>>>>>

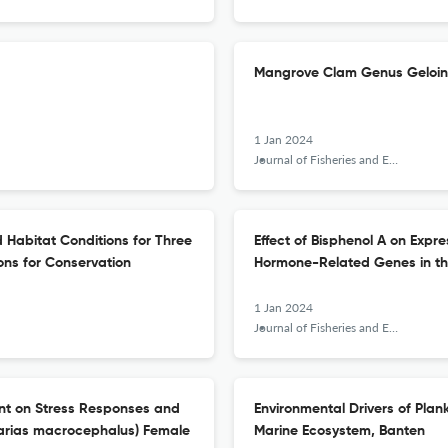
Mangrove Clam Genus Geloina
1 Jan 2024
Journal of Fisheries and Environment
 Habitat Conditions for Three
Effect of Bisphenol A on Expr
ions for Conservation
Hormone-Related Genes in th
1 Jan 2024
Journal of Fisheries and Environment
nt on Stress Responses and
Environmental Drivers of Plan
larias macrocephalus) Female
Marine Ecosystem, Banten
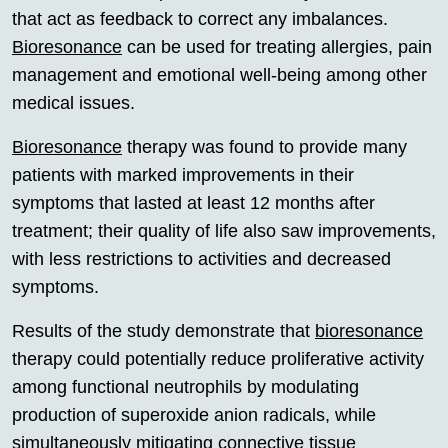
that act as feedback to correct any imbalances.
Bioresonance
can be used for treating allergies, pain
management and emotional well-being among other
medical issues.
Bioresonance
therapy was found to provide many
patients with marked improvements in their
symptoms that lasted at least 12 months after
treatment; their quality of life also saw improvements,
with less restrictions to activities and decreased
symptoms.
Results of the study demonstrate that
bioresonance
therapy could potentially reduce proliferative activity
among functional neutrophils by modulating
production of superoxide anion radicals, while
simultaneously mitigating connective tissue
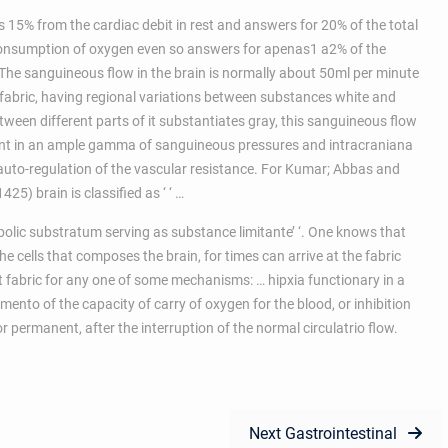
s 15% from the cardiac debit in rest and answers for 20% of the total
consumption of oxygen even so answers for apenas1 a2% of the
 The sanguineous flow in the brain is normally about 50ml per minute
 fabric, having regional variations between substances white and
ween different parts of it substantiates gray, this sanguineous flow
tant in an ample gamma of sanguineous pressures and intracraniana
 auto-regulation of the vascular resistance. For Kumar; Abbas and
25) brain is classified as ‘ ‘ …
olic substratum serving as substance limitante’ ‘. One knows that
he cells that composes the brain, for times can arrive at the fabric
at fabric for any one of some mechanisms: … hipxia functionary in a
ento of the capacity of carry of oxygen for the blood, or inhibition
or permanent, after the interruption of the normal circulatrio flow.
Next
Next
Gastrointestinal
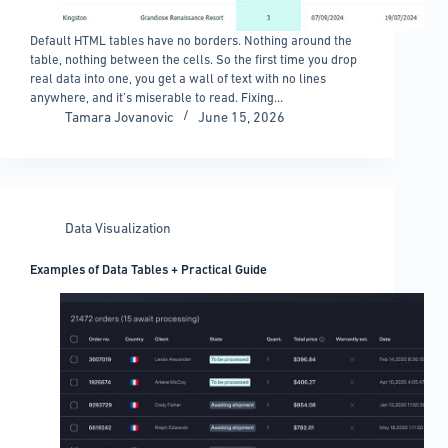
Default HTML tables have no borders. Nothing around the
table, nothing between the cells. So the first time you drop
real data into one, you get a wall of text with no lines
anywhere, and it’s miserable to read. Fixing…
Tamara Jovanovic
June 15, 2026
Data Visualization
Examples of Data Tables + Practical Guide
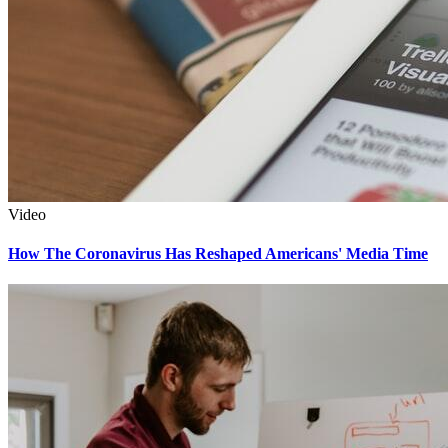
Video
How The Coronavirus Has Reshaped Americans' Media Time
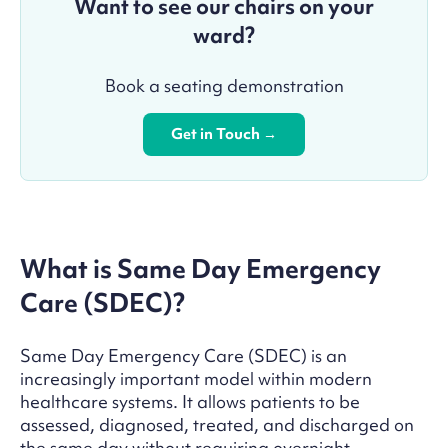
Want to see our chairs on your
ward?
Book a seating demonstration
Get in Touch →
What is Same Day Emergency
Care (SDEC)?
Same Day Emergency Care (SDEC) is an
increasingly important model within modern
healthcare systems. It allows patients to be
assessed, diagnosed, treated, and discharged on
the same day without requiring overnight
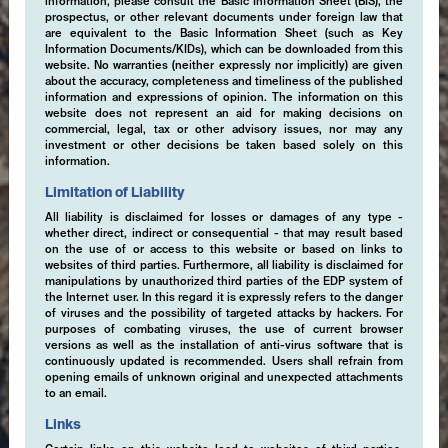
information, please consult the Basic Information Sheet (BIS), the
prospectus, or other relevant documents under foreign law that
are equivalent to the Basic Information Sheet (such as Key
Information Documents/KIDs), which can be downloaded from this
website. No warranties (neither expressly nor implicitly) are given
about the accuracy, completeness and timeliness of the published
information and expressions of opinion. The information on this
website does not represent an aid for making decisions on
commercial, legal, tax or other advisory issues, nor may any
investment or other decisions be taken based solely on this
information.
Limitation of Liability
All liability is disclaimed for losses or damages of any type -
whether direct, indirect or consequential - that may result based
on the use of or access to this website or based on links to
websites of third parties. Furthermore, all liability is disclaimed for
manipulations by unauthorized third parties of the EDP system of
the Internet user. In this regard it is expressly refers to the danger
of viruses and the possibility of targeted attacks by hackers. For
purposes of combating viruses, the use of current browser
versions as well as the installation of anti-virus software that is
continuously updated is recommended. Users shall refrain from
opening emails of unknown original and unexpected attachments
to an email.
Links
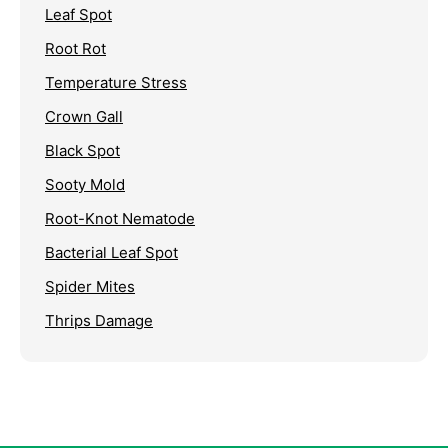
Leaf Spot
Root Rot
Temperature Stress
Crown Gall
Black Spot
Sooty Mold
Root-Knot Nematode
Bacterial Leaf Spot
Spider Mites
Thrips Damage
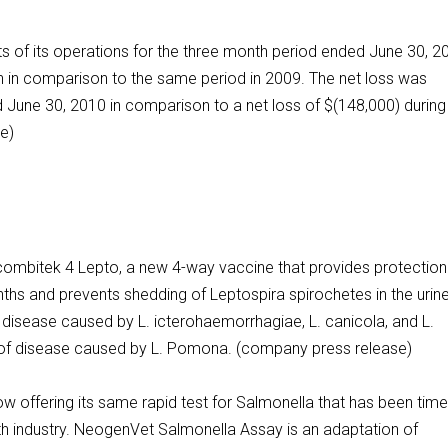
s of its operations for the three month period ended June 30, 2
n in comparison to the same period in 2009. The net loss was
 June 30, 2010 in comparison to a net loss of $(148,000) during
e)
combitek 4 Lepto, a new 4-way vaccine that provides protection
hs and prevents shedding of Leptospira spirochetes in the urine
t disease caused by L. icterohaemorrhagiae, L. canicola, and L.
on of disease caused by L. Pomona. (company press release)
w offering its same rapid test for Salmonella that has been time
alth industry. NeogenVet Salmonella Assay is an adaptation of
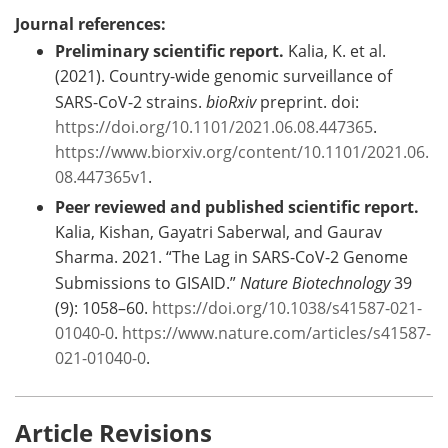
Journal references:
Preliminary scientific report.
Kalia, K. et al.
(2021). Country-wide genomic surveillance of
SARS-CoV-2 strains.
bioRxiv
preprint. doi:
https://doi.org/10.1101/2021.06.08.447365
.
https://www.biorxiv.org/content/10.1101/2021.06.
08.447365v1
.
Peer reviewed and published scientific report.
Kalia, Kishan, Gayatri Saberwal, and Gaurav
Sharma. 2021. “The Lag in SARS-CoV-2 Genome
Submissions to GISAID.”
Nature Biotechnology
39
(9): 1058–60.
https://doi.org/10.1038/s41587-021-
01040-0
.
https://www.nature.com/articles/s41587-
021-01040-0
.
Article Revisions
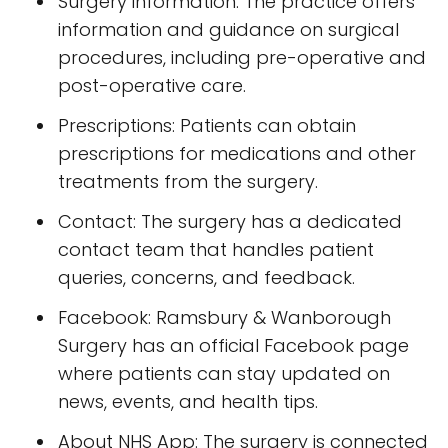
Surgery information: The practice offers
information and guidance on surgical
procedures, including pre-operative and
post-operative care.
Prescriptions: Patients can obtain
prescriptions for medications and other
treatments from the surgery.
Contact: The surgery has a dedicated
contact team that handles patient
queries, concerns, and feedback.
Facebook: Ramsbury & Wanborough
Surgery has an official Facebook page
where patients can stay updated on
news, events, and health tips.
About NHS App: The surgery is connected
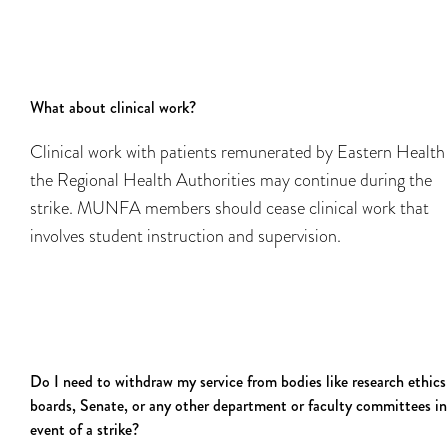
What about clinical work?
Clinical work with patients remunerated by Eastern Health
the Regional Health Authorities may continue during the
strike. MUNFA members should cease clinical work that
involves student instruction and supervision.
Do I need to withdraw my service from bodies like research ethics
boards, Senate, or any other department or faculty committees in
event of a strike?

<<<<<

> **Directions for this task**
Repeat each record exactly, with the pictures left out.

> **Worked solution**
Mangrove Clam Genus Geloina
1 Jan 2024
Journal of Fisheries and Environment
 Habitat Conditions for Three
Effect of Bisphenol A on Expr
ions for Conservation
Hormone-Related Genes in th
1 Jan 2024
Journal of Fisheries and Environment
nt on Stress Responses and
Environmental Drivers of Plan
larias macrocephalus) Female
Marine Ecosystem, Banten
that act as feedback to correct any imbalances.
Bioresonance
can be used for treating allergies, pain
management and emotional well-being among other
medical issues.
Bioresonance
therapy was found to provide many
patients with marked improvements in their
symptoms that lasted at least 12 months after
treatment; their quality of life also saw improvements,
with less restrictions to activities and decreased
symptoms.
Results of the study demonstrate that
bioresonance
therapy could potentially reduce proliferative activity
among functional neutrophils by modulating
production of superoxide anion radicals, while
simultaneously mitigating connective tissue
s 15% from the cardiac debit in rest and answers for 20% of the total
consumption of oxygen even so answers for apenas1 a2% of the
 The sanguineous flow in the brain is normally about 50ml per minute
 fabric, having regional variations between substances white and
ween different parts of it substantiates gray, this sanguineous flow
tant in an ample gamma of sanguineous pressures and intracraniana
 auto-regulation of the vascular resistance. For Kumar; Abbas and
25) brain is classified as ‘ ‘ …
olic substratum serving as substance limitante’ ‘. One knows that
he cells that composes the brain, for times can arrive at the fabric
at fabric for any one of some mechanisms: … hipxia functionary in a
ento of the capacity of carry of oxygen for the blood, or inhibition
or permanent, after the interruption of the normal circulatrio flow.
Next
Next
Gastrointestinal
Default HTML tables have no borders. Nothing around the
table, nothing between the cells. So the first time you drop
real data into one, you get a wall of text with no lines
anywhere, and it’s miserable to read. Fixing…
Tamara Jovanovic
June 15, 2026
Data Visualization
Examples of Data Tables + Practical Guide
Video
How The Coronavirus Has Reshaped Americans' Media Time
Want to see our chairs on your
ward?
Book a seating demonstration
Get in Touch →
What is Same Day Emergency
Care (SDEC)?
Same Day Emergency Care (SDEC) is an
increasingly important model within modern
healthcare systems. It allows patients to be
assessed, diagnosed, treated, and discharged on
the same day without requiring overnight
information, please consult the Basic Information Sheet (BIS), the
prospectus, or other relevant documents under foreign law that
are equivalent to the Basic Information Sheet (such as Key
Information Documents/KIDs), which can be downloaded from this
website. No warranties (neither expressly nor implicitly) are given
about the accuracy, completeness and timeliness of the published
information and expressions of opinion. The information on this
website does not represent an aid for making decisions on
commercial, legal, tax or other advisory issues, nor may any
investment or other decisions be taken based solely on this
information.
Limitation of Liability
All liability is disclaimed for losses or damages of any type -
whether direct, indirect or consequential - that may result based
on the use of or access to this website or based on links to
websites of third parties. Furthermore, all liability is disclaimed for
manipulations by unauthorized third parties of the EDP system of
the Internet user. In this regard it is expressly refers to the danger
of viruses and the possibility of targeted attacks by hackers. For
purposes of combating viruses, the use of current browser
versions as well as the installation of anti-virus software that is
continuously updated is recommended. Users shall refrain from
opening emails of unknown original and unexpected attachments
to an email.
Links
Leaf Spot
Root Rot
Temperature Stress
Crown Gall
Black Spot
Sooty Mold
Root-Knot Nematode
Bacterial Leaf Spot
Spider Mites
Thrips Damage
s of its operations for the three month period ended June 30, 2
n in comparison to the same period in 2009. The net loss was
 June 30, 2010 in comparison to a net loss of $(148,000) during
e)
combitek 4 Lepto, a new 4-way vaccine that provides protection
hs and prevents shedding of Leptospira spirochetes in the urine
t disease caused by L. icterohaemorrhagiae, L. canicola, and L.
on of disease caused by L. Pomona. (company press release)
w offering its same rapid test for Salmonella that has been time
alth industry. NeogenVet Salmonella Assay is an adaptation of
Journal references:
Preliminary scientific report.
Kalia, K. et al.
(2021). Country-wide genomic surveillance of
SARS-CoV-2 strains.
bioRxiv
preprint. doi:
https://doi.org/10.1101/2021.06.08.447365
.
https://www.biorxiv.org/content/10.1101/2021.06.
08.447365v1
.
Peer reviewed and published scientific report.
Kalia, Kishan, Gayatri Saberwal, and Gaurav
Sharma. 2021. “The Lag in SARS-CoV-2 Genome
Submissions to GISAID.”
Nature Biotechnology
39
(9): 1058–60.
https://doi.org/10.1038/s41587-021-
01040-0
.
https://www.nature.com/articles/s41587-
021-01040-0
.
Article Revisions
Surgery information: The practice offers
information and guidance on surgical
procedures, including pre-operative and
post-operative care.
Prescriptions: Patients can obtain
prescriptions for medications and other
treatments from the surgery.
Contact: The surgery has a dedicated
contact team that handles patient
queries, concerns, and feedback.
Facebook: Ramsbury & Wanborough
Surgery has an official Facebook page
where patients can stay updated on
news, events, and health tips.
About NHS App: The surgery is connected
What about clinical work?
Clinical work with patients remunerated by Eastern Health
the Regional Health Authorities may continue during the
strike. MUNFA members should cease clinical work that
involves student instruction and supervision.
Do I need to withdraw my service from bodies like research ethics
boards, Senate, or any other department or faculty committees in
event of a strike?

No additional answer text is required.